Comment 15 Heiko Tietze 2020-01-30 13:57:13 UTC
If you paste a paragraph into another (for example "Foo" with style <citation> into <text body>"Some text" ... </text body> the target style is kept. If you paste as a new paragraph you take the source formatting. That's why the leading blank has an "unexpected" behavior.

This makes sense for all styles except footnotes. Shall we make this a special situation and always use the target style? Is there a scenario where users want to keep the source style?
Comment 16 Daveo 2020-01-30 18:23:12 UTC
When the styled source text is pasted into the footnote, automatically converting it into into the default, or a user defined, footnote style, is a reasonable compromise.
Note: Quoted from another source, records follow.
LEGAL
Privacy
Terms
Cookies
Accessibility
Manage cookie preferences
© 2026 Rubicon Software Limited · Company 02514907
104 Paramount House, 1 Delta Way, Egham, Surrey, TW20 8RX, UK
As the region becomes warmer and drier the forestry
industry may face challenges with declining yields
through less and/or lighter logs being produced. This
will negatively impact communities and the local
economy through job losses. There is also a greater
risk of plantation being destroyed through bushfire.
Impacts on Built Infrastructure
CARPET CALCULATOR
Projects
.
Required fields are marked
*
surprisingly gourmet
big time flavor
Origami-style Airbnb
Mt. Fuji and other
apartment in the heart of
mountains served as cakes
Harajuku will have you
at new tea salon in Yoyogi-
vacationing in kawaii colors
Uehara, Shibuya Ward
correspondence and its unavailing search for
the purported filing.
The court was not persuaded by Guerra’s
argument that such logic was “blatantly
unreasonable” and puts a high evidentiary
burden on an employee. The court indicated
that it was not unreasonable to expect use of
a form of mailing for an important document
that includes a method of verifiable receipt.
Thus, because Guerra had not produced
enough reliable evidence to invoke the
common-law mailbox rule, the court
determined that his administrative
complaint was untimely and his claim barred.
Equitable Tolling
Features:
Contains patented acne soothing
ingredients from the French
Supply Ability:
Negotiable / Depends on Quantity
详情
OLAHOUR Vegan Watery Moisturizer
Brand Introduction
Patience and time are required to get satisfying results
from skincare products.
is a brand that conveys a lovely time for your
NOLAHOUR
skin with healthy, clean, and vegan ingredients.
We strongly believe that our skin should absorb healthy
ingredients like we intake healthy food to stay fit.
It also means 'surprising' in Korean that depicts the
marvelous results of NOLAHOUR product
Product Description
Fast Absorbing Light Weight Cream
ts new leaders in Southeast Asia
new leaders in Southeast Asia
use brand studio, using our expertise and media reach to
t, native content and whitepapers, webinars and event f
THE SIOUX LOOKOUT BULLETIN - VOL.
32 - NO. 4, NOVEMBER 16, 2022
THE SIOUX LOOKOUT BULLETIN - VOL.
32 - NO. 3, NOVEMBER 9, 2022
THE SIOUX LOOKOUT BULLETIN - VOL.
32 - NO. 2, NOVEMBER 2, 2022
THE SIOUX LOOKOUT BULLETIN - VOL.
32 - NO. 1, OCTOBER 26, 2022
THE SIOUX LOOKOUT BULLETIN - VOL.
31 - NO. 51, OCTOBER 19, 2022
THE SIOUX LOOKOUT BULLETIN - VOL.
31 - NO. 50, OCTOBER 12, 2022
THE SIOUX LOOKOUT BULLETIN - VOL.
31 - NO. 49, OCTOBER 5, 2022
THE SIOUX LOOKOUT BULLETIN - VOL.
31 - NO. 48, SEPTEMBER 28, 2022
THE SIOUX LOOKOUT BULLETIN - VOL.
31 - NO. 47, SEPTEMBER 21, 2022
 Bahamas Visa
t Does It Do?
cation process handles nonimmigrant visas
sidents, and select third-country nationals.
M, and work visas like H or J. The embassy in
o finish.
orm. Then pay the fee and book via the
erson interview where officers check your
So +1 from me.

No doubt there will be at least one out of millions of users who will want to keep the source style, or expect non-styled (manually formatted) source text to be automatically styled, but we cannot automatically accommodate every whim and fancy.
Comment 17 sdc.blanco 2020-02-01 11:57:52 UTC
Changing bug summary in light of comment 15 and comment 16
Comment 18 Heiko Tietze 2020-02-19 13:11:22 UTC
*** Bug 98381 has been marked as a duplicate of this bug. ***
Comment 19 William Friedman 2020-02-19 14:54:31 UTC
In response to comments #13 and #16, rather than denigrating any potential user's wishes, could there be a way to incorporate a new "paste special" option that would allow selecting exactly which attributes the user wishes to retain when pasting, and only changing the others to the target style? (And allow configuring the default paste operation to follow a custom set of wishes.) This would solve all the problems noted here and in my original bug 98381.
Comment 20 Heiko Tietze 2020-02-20 10:01:14 UTC
We discussed the topic in the design meeting. For footnotes and endnotes it makes sense to override the default behavior and to keep the target paragraph style (footnote/endnote) even when the operation is done in a non-empty paragraph.
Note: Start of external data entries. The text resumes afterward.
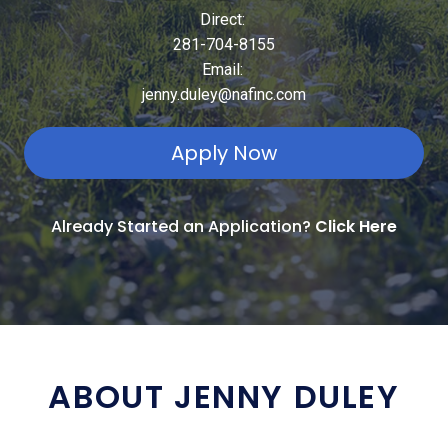
Direct:
281-704-8155
Email:
jenny.duley@nafinc.com
Apply Now
Already Started an Application?
Click Here
ABOUT JENNY DULEY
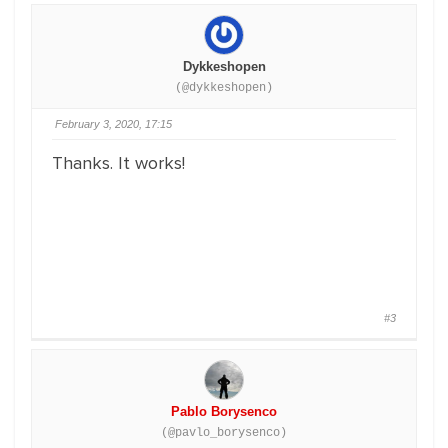
Dykkeshopen
(@dykkeshopen)
February 3, 2020, 17:15
Thanks. It works!
#3
Pablo Borysenco
(@pavlo_borysenco)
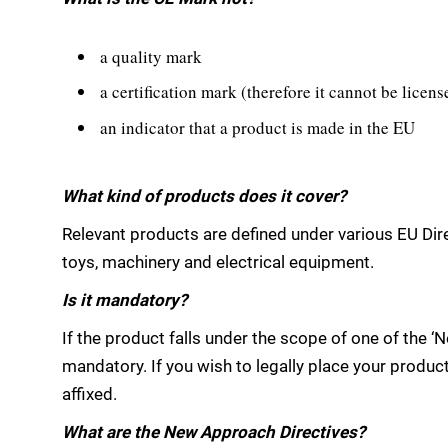
a quality mark
a certification mark (therefore it cannot be licen
an indicator that a product is made in the EU
What kind of products does it cover?
Relevant products are defined under various EU Dire
toys, machinery and electrical equipment.
Is it mandatory?
If the product falls under the scope of one of the ‘
mandatory. If you wish to legally place your produ
affixed.
What are the New Approach Directives?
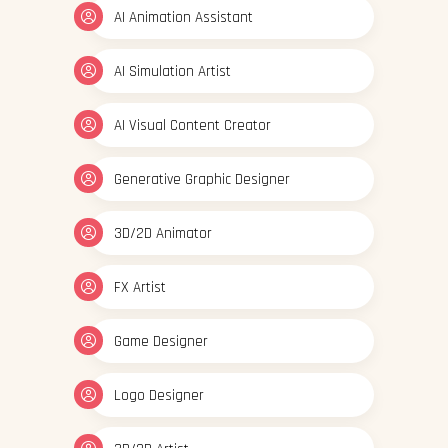
AI Animation Assistant
AI Simulation Artist
AI Visual Content Creator
Generative Graphic Designer
3D/2D Animator
FX Artist
Game Designer
Logo Designer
All other aspects should be discussed on bug 98381.

(In reply to William Friedman from comment #19)
> rather than denigrating any potential user's wishes...
Love to learn new English words. Hope it has not the pejorative connotation as it sounds.

What we do here is to balance individual wishes with general needs. Ease of use comes with simplicity and consistency but as a product that is used for many years we also have to care about familiarity. Please keep this in mind.
Comment 21 Heiko Tietze 2021-04-26 09:47:35 UTC
*** Bug 141572 has been marked as a duplicate of this bug. ***
Comment 22 David 2021-12-23 14:06:50 UTC
A reasonable expectation by the user IMO would be that by default the paragraph style remains that of the style being pasted into but that the character style remains that of the source text.